Oh, sorry.
enter the text shown in the screenshots, place the cursor on line 4 of file_a.txt ("cb"), press <Leader>mda to "mark diff alignment". Go to line 2 of file_b.txt and again type <Leader>mda> to indicate that those two points correspond to each other. Then run :diffupdate.
I think I have logic in there that ignores all the alignment points if there aren't the same number in each buffer but I'm not sure if I got around to that.
> BTW: attached is a patch, that prevents the use of using diffexpr for
> checking if diff really works (using the "line1" vs. "line2" check):
>
I don't think that's a very good idea, what if somebody uses diffexpr to specify the full path to diff? Or to use a separate program entirely, and they don't even have diff installed on their system? Then the test will always fail, right?
But it should be documented by diffexpr how the test actually works, it took me quite by surprise.
Oops, actually attaching the images would probably help.
OK, so Vim can still combine adjacent blocks. But can it be be updated to use this assumption, yet correctly handle any valid ed-style diff (in terms of adding diff filler and alignment of lines which are part of the same hunk in the diff)?
I certainly have no problem with do/dp getting the entire combination of changes for adjacent hunks, I just want Vim to show me the effect of those hunks properly.

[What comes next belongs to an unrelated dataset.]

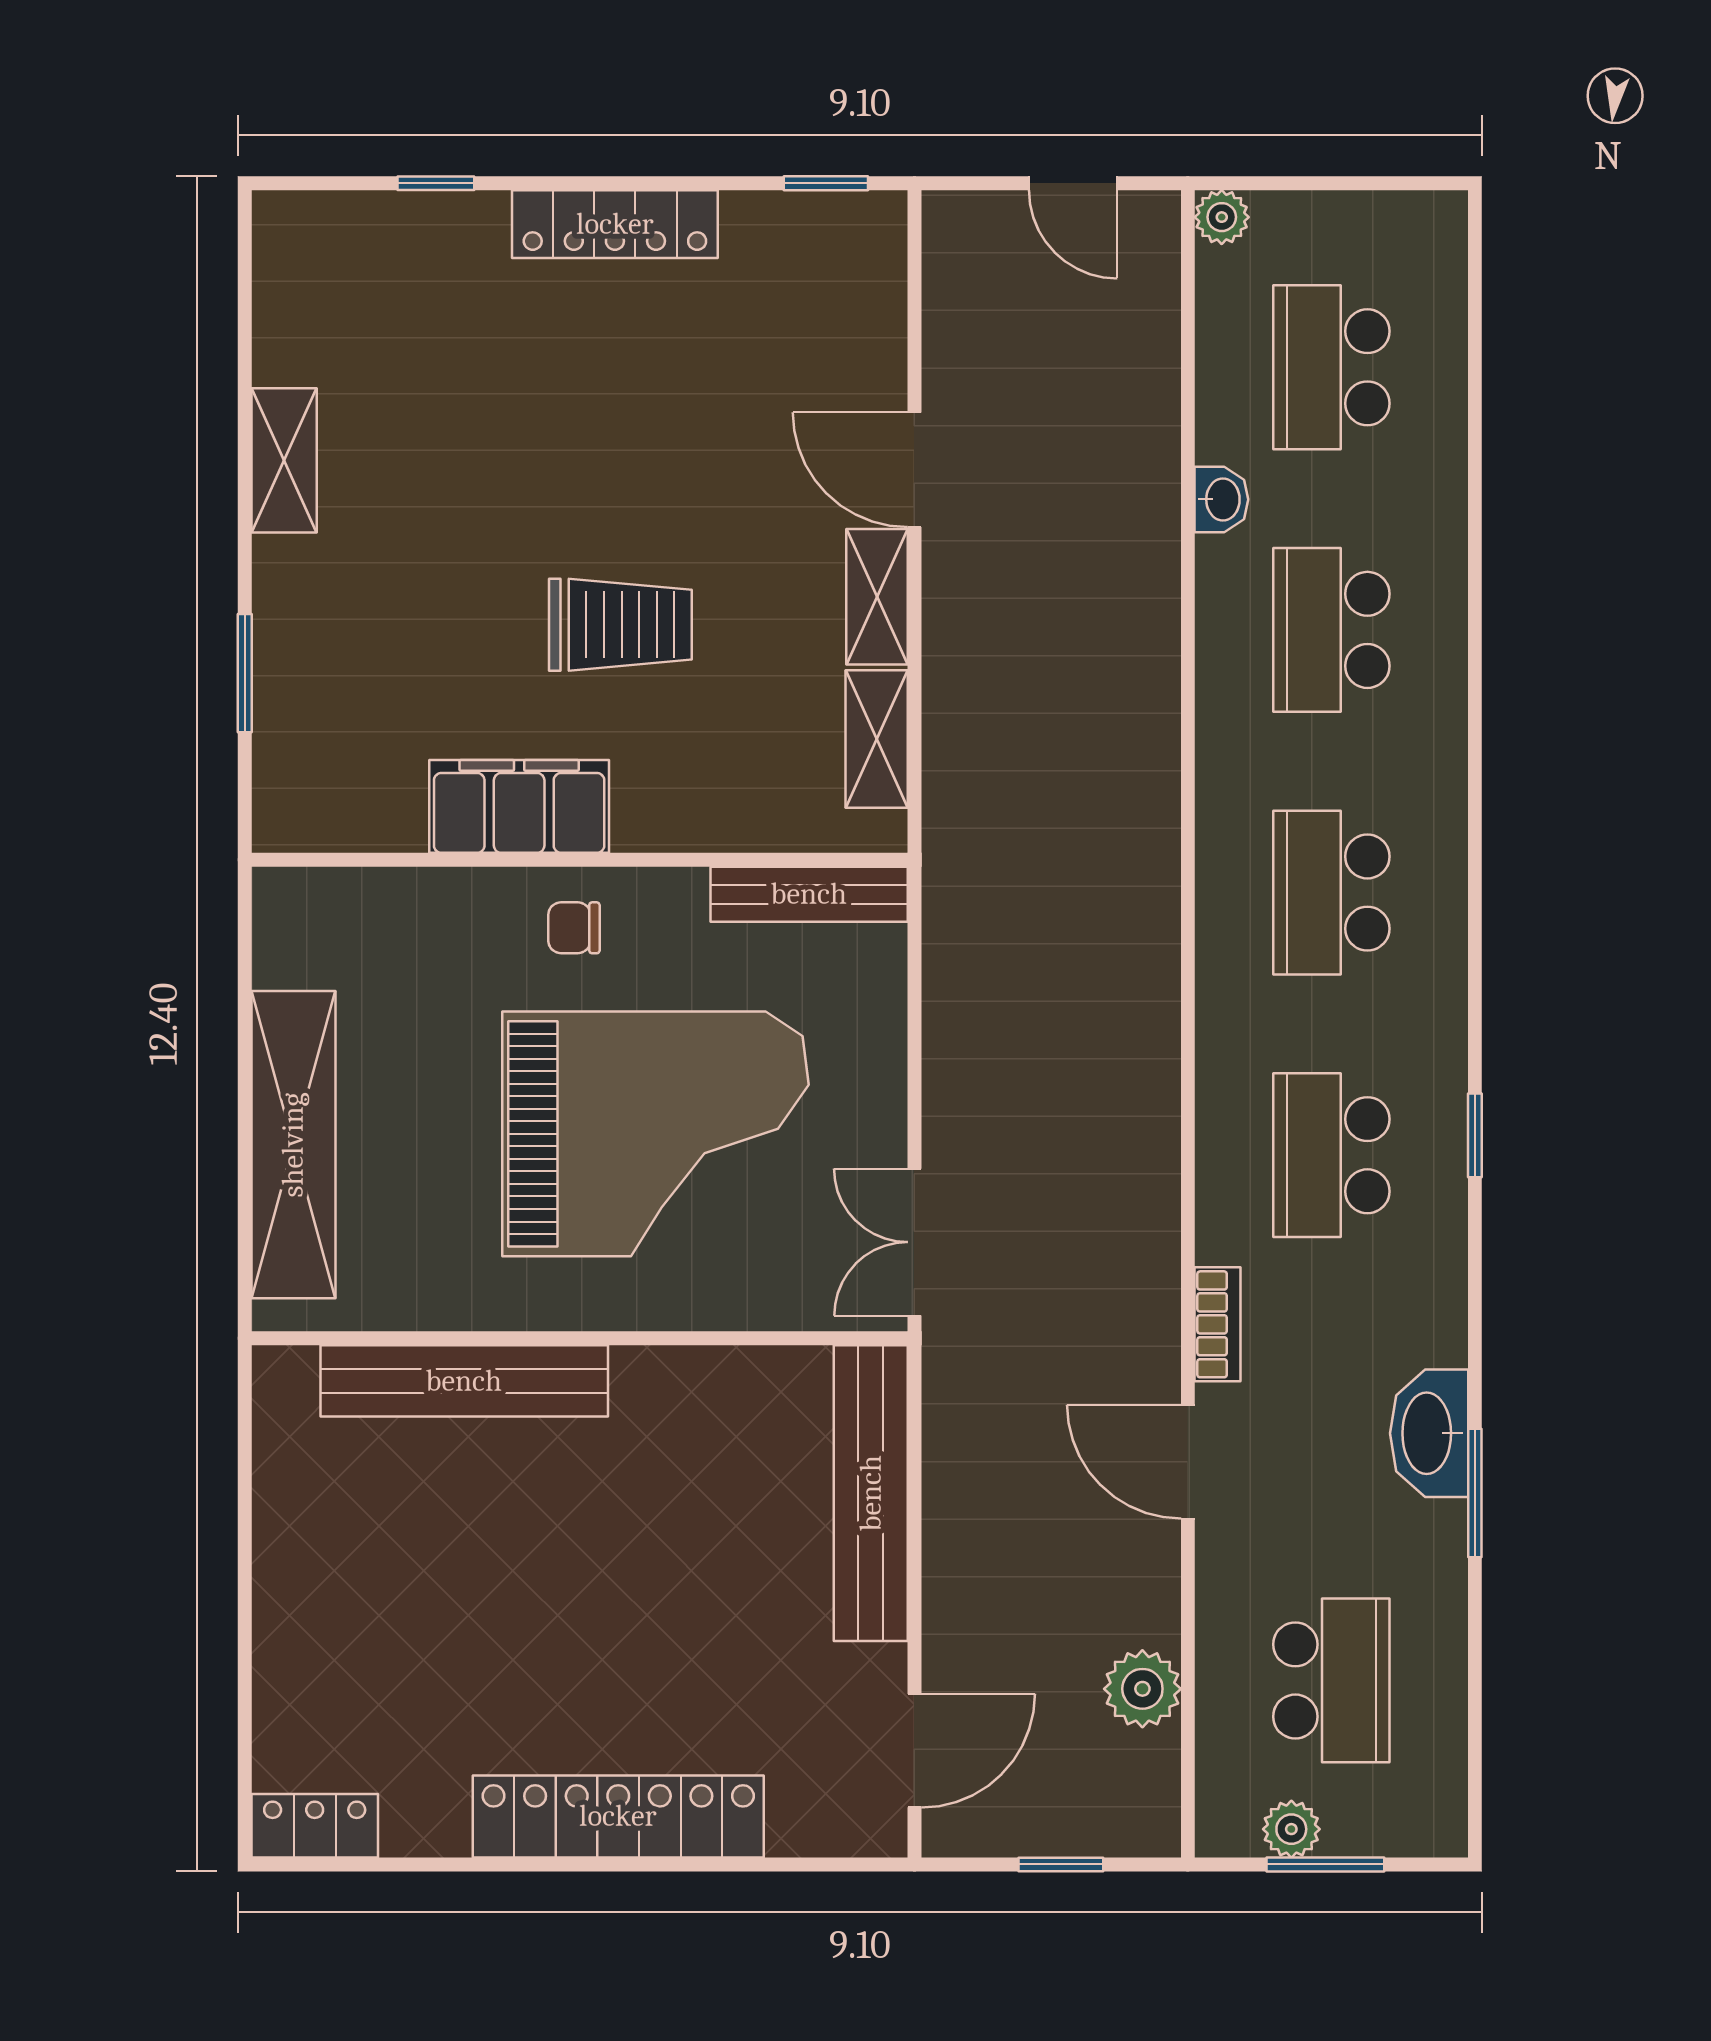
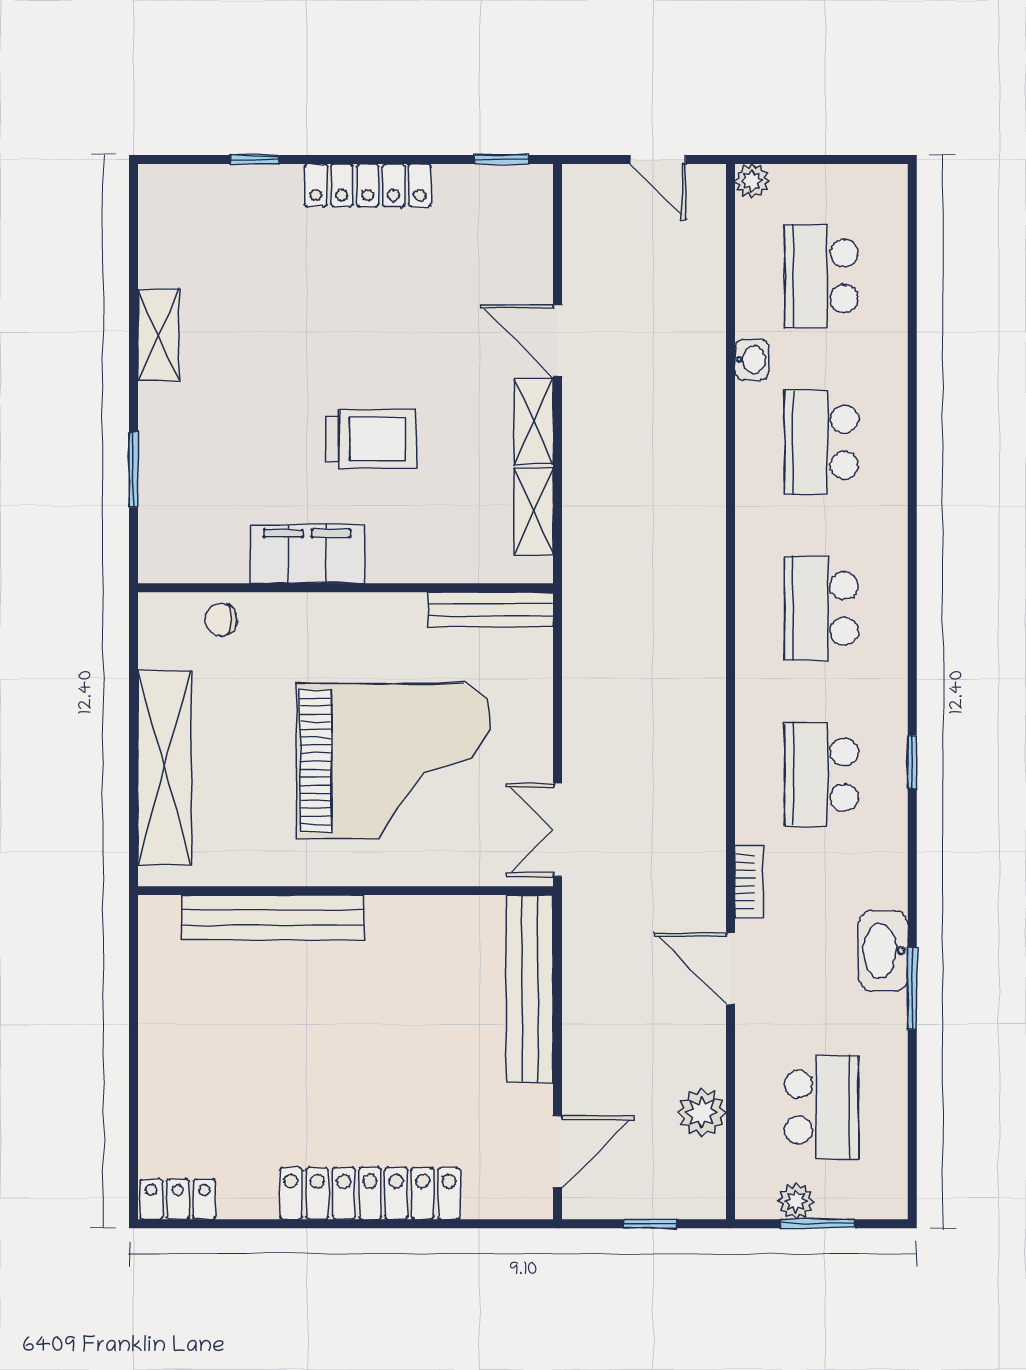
chair: (574, 928) -> (221, 620), moved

Actually the current patch does cause one problem, as I noted earlier in the thread. Somehow the leading diff filler is missing but the changes are aligned anyway, causing one of the windows to jump out of alignment when switching back and forth between them.
> Changing the assumption is tricky, it might work in some cases but not
> always. It may cause problems for commands like "do" and "dp".
> We would at least need some good tests to make sure nothing breaks.
>
What sort of tests would you want to see? Make a diffexpr to return adjacent diffs and test that do, dp, :diffget, and :diffput still work on those blocks and also non-adjacent ones? Repeat with default diff output?
I've never messed with the test suite before (does it work on Windows?) but I'd be willing to look into it if there's a patch to support adjacent-but-separate hunks in the diff output.
Why is a diff with adjacent blocks not valid? How do you know a posix-compliant diff will never produce it? I don't see anything in man pages online about limitations on adjacent hunks. I Googled for "posix diff format" and looked at:
http://www.unix.com/man-page/posix/1posix/diff/
http://pubs.opengroup.org/onlinepubs/007904875/utilities/diff.html
http://pubs.opengroup.org/onlinepubs/007908799/xcu/diff.html
http://www.gnu.org/software/hello/manual/diff.html#Detailed%20ed
Even if diff itself only finds non-overlapping sections due to the algorithm used ( http://en.wikipedia.org/wiki/Diff#Algorithm ), the *output format* does not have this limitation. Indeed, rather than a single "change" operation, a diff tool could decide to output both a deletion and an addition at the same location, and as far as I can tell this should be considered valid input. Handling this last scenario might very well break what I'm trying to do anyway, but even so, Vim should not completely fail to highlight the second file as shown in the screenshots I posted earlier. And, I think it should be possible to handle such situations and still align lines affected by a "change" action in the diff.